Israel 2016

Israel 2016
Roman architectural influence in Bet Sean, Israel

Sunday, April 23, 2017

Canonical Reading Plan for Apr 24, 2 Kgs 9-11

Today's readings are 2 Kgs 9-11.

Elijah had been told to anoint Jehu (son of Nimshi) as king in 1 Kings 19:16 but failed to do so. Elisha takes up the charge. He sends a messenger to do the anointing with a warning to get out as soon as possible 2 Kgs 9:1-10. Apparently, as we will see, Jehu can be a little volatile. Jehu will be the only king of the Northern Kingdom that is anointed by a prophet of God.

Jehu assassinates both the king of Israel, Joram and the king of Judah, Ahaziah (2 Kgs 9:14-29). Joram is King Ahab’s son. Joram is executed on the site that once belonged to Naboth. Ahab’s wife, Jezebel, had Naboth murdered to get his vineyard for the king (1 Kgs 21:1 ff). Jehu also executes Jezebel. Before her body can be removed, dogs eat it, leaving little (2 Kgs 9:30-37). Prophecy concerning Ahab and Jezebel is precisely fulfilled.

The prophecies concerning Ahab and Ahaziah had been that both families would be wiped out. Jehu eliminates all of Ahab’s family in 2 Kgs 10:1-17. The prophecy about Ahab’s family was handed down multiple times. It was given by Elijah in 1 Kgs 21:20-24, 29, then again by Elisha’s messenger in 2 Kgs 9:7-10. In the process of eliminating Ahab’s family, Jehu also massacres Ahaziah’s family (2 Kgs 10:12-14) and all the worshippers of Baal (2 Kgs 10:18-27). Jehu is cleaning house and doing it with zeal!

The sins of the fathers, in this case, evil kings from both kingdoms, have been brought down on their entire families and the courts as well. We learn that there are no “private sins” that have no impact on those around us. This is why God calls for His people to strive for holiness. Any sin one commits affects the entire body. Ahab’s story and Ahaziah’s as well, are brutal but what’s brutal are not God’s actions—but the effects of sin.

Jehu reigns in Israel but is not thorough in eliminating idol worship by leaving golden calves in Bethel and Dan (2 Kgs 10:28-31). Nor is he completely committed to obeying God’s commandments (2 Kgs 10:31). Apparently, Jehu has not learned the lesson about Ahab’s and Ahaziah’s family and the devastation unrepentant sin can bring. Nonetheless, Jehu is the recipient of God's grace and is honored in Scripture among the kings of Israel (2 Kgs 10:30). God is merciful.

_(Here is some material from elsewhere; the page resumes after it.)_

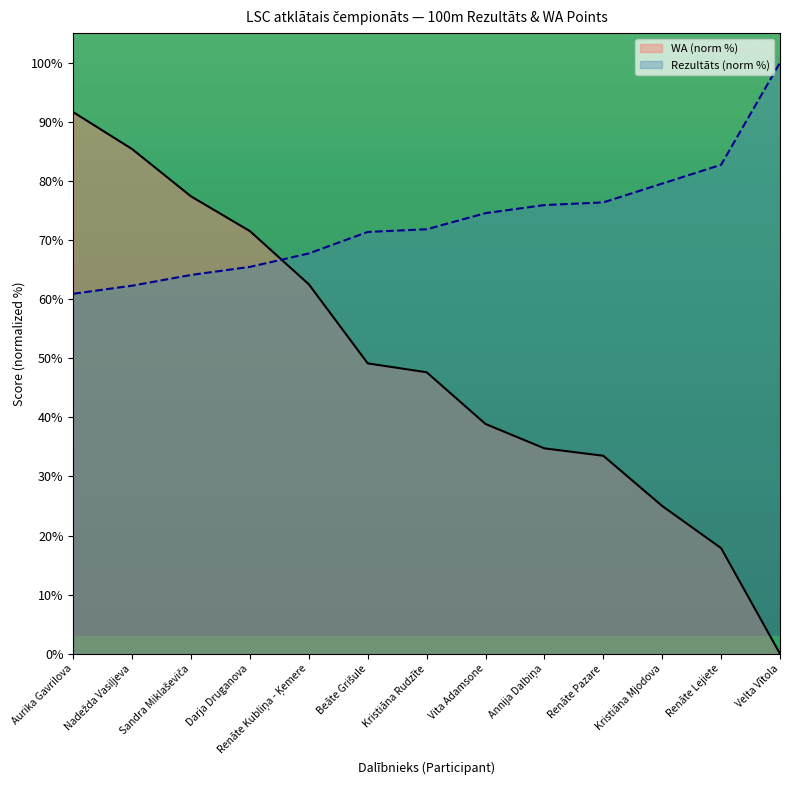

The value of WA (norm %) at Sandra Miklaševiča is 130.0. True or false?

False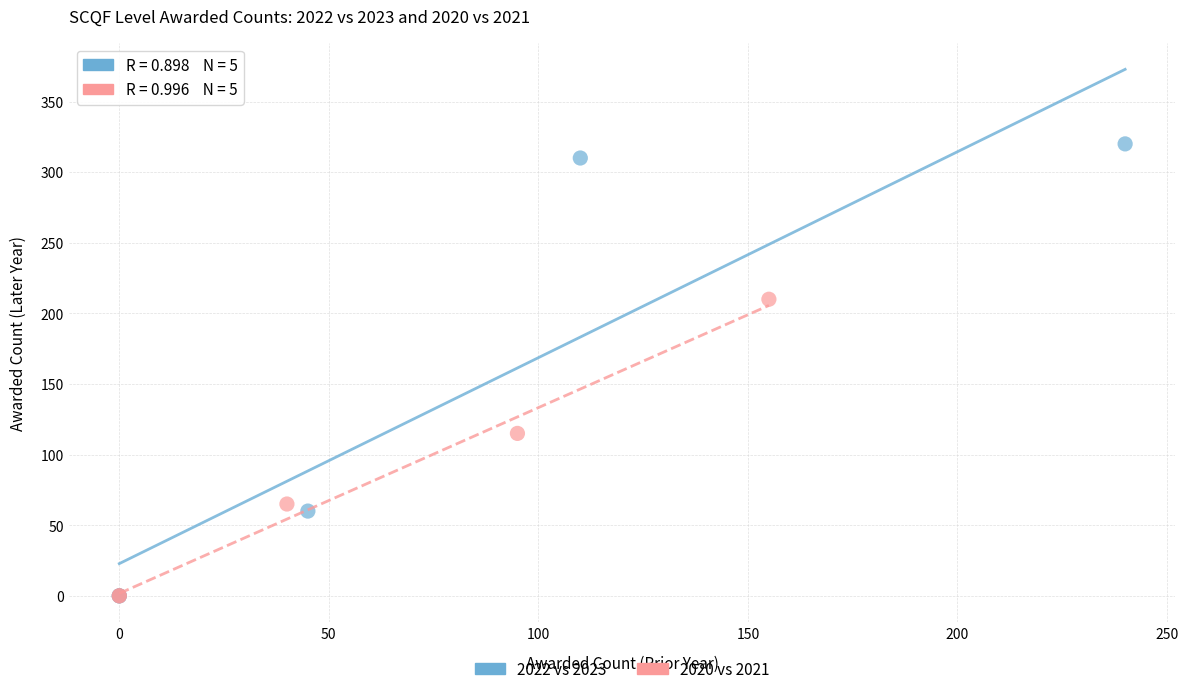

What are all the series names shown in the legend?

2022 vs 2023, 2020 vs 2021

However, Jehu’s lack of total commitment comes with a price. Israel begins to lose territory. The first areas to go are the ones east of the Jordan river, where the tribes of Reuben, Gad and the half-tribe of Manasseh settled (2 Kgs 10:32-33). They were the tribes that settled for land other than the Promised Land, which was west of the Jordan.
In 2 Kings 11:1, we see the story of Athaliah, the Judean counterpart to Jezebel. She tries to destroy all the descendants of David, but God has promised David that one of his descendants would always occupy the throne. God makes good on His promise by protecting and preserving one young boy, Joash (2 Kgs 11:2-3).

Jehoiada the priest not only protects Joash but crowns him king (2 Kgs 11:4-12).  The priest has Athaliah executed along with her followers (2 Kgs 11:13-16). Because of the work of Jehoiada and the fact that Joash becomes a godly king, there is peace in Judah (2 Kgs 11:17-20. Notice, when the king and the priest are devoted to God and His word, there is peace. One day, both offices will be filled by one person, Jesus Christ, who will bring a peace that goes beyond understanding.